=== Page text ===

· · ·

DEV Community

Haripriya Veluchamy
Haripriya Veluchamy

Posted on

Canary Deployments in Azure Container Apps: A Complete Guide

Why Do We Need Canary Deployments?

Imagine you push a new update to production. Everything looked fine in testing, but suddenly your users start experiencing errors. By the time you notice, thousands of users are affected. You scramble to rollback, but the damage is done.

This is exactly what canary deployments prevent.

The Problem with Traditional Deployments

In a traditional deployment, when you push new code, 100% of your traffic immediately goes to the new version. If something breaks, all your users are affected.

Traditional Deployment:

Before:  [Old Version] ████████████ 100% traffic
After:   [New Version] ████████████ 100% traffic  ← If broken, everyone is affected!

· · ·

=== Exercise tasks ===
1. In the canary deployments guide, list each sentence of the paragraph that begins "Imagine you push a new update to production."
2. Reproduce the canary deployments guide from "This is exactly" to "everyone is affected!".

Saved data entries
· · ·

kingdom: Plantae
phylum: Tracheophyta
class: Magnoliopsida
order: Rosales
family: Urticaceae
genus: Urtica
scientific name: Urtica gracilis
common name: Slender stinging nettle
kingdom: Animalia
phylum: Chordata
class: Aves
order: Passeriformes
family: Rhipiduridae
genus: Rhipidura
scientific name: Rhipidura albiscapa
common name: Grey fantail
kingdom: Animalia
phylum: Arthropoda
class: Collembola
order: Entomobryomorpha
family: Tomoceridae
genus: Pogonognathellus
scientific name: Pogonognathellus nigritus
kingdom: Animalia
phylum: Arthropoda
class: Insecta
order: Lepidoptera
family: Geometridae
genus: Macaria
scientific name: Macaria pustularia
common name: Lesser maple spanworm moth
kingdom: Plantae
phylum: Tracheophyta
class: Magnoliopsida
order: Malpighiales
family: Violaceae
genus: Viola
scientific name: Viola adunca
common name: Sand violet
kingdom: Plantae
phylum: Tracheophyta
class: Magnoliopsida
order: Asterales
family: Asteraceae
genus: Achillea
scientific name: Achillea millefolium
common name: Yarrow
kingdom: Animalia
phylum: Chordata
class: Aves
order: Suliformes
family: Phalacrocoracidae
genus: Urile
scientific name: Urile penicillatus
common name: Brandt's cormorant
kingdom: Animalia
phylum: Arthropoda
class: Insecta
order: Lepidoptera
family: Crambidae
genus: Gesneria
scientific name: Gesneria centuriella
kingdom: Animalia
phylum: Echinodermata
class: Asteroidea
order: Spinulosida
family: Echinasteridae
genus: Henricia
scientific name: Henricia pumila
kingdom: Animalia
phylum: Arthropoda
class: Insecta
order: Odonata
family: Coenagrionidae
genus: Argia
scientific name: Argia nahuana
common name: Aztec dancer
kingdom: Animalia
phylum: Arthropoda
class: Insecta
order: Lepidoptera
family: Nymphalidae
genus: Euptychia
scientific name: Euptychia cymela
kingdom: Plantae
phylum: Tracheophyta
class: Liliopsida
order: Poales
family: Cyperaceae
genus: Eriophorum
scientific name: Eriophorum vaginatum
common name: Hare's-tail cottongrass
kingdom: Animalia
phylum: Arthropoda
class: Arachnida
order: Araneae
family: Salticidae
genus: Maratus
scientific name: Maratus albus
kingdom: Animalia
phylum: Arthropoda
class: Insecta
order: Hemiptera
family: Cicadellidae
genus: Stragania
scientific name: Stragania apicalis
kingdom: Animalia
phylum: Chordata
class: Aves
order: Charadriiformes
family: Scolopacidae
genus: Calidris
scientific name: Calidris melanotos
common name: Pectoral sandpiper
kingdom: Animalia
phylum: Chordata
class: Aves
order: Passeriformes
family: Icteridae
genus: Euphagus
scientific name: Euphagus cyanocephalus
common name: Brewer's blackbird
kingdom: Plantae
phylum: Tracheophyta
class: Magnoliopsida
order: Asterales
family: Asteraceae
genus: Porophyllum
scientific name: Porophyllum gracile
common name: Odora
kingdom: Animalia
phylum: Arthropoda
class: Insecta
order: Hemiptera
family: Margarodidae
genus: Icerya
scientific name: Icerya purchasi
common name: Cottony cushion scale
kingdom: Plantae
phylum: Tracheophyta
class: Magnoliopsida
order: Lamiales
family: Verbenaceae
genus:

· · ·

=== Full answers ===
1.
1. Imagine you push a new update to production.
2. Everything looked fine in testing, but suddenly your users start experiencing errors.
3. By the time you notice, thousands of users are affected.
4. You scramble to rollback, but the damage is done.

2.
This is exactly what canary deployments prevent.

The Problem with Traditional Deployments

In a traditional deployment, when you push new code, 100% of your traffic immediately goes to the new version. If something breaks, all your users are affected.

Traditional Deployment:

Before:  [Old Version] ████████████ 100% traffic
After:   [New Version] ████████████ 100% traffic  ← If broken, everyone is affected!